October 19, 2024

About

Basically, contentious variables are inputted to Gaussian process model because this is Gaussian model. But Is it possible to handle categorical variables in Gaussian Process?

BoTorch

Actually, the BoTorch has the model and its kernel for handling categorical variables. I extracted the part where explains about it (https://botorch.org/api/models.html).

Model: MixedSingleTaskGP

It supports mixed search spaces, which combine discrete and continuous features, as well as solely discrete spaces.
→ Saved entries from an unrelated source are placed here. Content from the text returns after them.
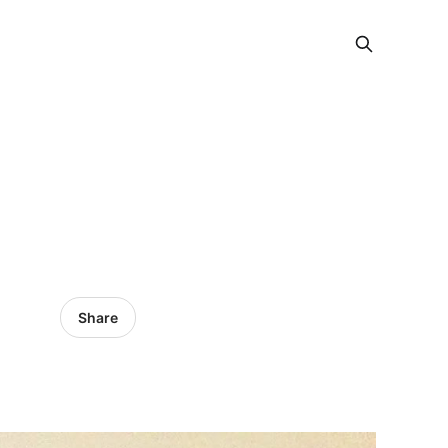
Share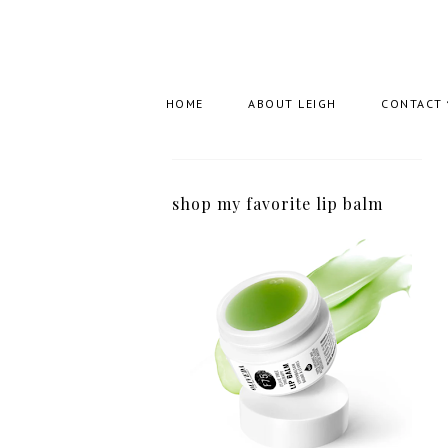
HOME
ABOUT LEIGH
CONTACT
shop my favorite lip balm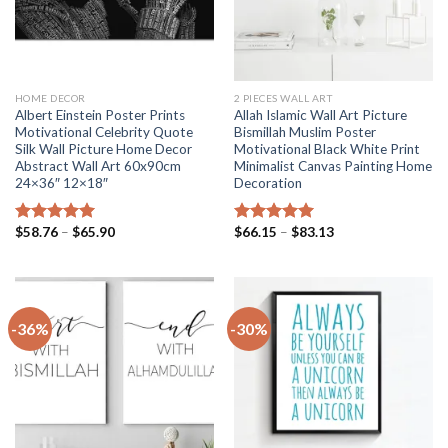
HOME DECOR
2 PIECES WALL ART
Albert Einstein Poster Prints
Allah Islamic Wall Art Picture
Motivational Celebrity Quote
Bismillah Muslim Poster
Silk Wall Picture Home Decor
Motivational Black White Print
Abstract Wall Art 60x90cm
Minimalist Canvas Painting Home
24×36″ 12×18″
Decoration
Price
Price
$
58.76
–
$
65.90
$
66.15
–
$
83.13
Rated
5.00
Rated
5.00
range:
range:
out of 5
out of 5
$58.76
$66.15
through
through
$65.90
$83.13
-36%
-30%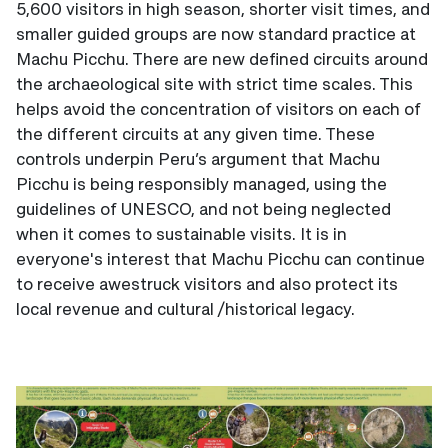
5,600 visitors in high season, shorter visit times, and
smaller guided groups are now standard practice at
Machu Picchu. There are new defined circuits around
the archaeological site with strict time scales. This
helps avoid the concentration of visitors on each of
the different circuits at any given time. These
controls underpin Peru’s argument that Machu
Picchu is being responsibly managed, using the
guidelines of UNESCO, and not being neglected
when it comes to sustainable visits. It is in
everyone's interest that Machu Picchu can continue
to receive awestruck visitors and also protect its
local revenue and cultural /historical legacy.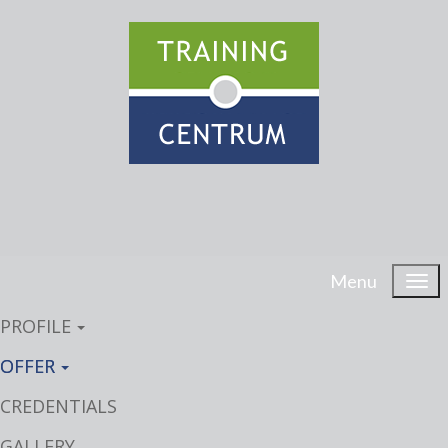
Menu
PROFILE
OFFER
CREDENTIALS
GALLERY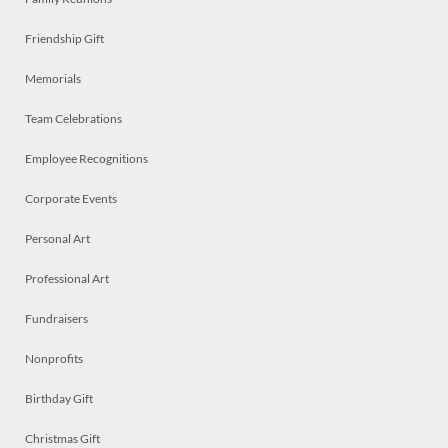
Friendship Gift
Memorials
Team Celebrations
Employee Recognitions
Corporate Events
Personal Art
Professional Art
Fundraisers
Nonprofits
Birthday Gift
Christmas Gift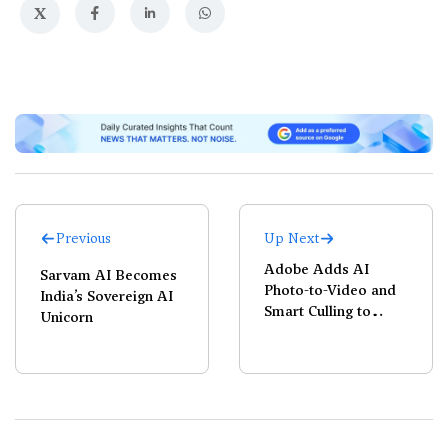
X
Previous
Up Next
Adobe Adds AI
Sarvam AI Becomes
Photo-to-Video and
India’s Sovereign AI
Smart Culling to
Unicorn
Lightroom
It uses a kernel that combines a CategoricalKernel (based on Hamming distances) and a regular kernel into a kernel of the form.

Kernel: CategoricalKernel

Computes exp(-dist(x1, x2) / lengthscale), where dist(x1, x2) is zero if x1 == x2 and one if x1 != x2. If the last dimension is not a batch dimension, then the mean is considered.

What important here is that this kernel is NOT differentiable with respect to the inputs.

How to compose these Kernels

K((x_1, c_1), (x_2, c_2)) = K_{\text{cont\_1}}(x_1, x_2) + K_{\text{cat\_1}}(c_1, c_2) + K_{\text{cont\_2}}(x_1, x_2) \cdot K_{\text{cat\_2}}(c_1, c_2)

Better than One-Hot-Encoding?

 In discussion in BoTorch GitHub Repository(https://github.com/pytorch/botorch/discussions/1450), even though the other says that the Bayesian Optimization Library “Ax” has function to handle categorical variables by One-Hot-Encoding, an inquirer implies that this way works well.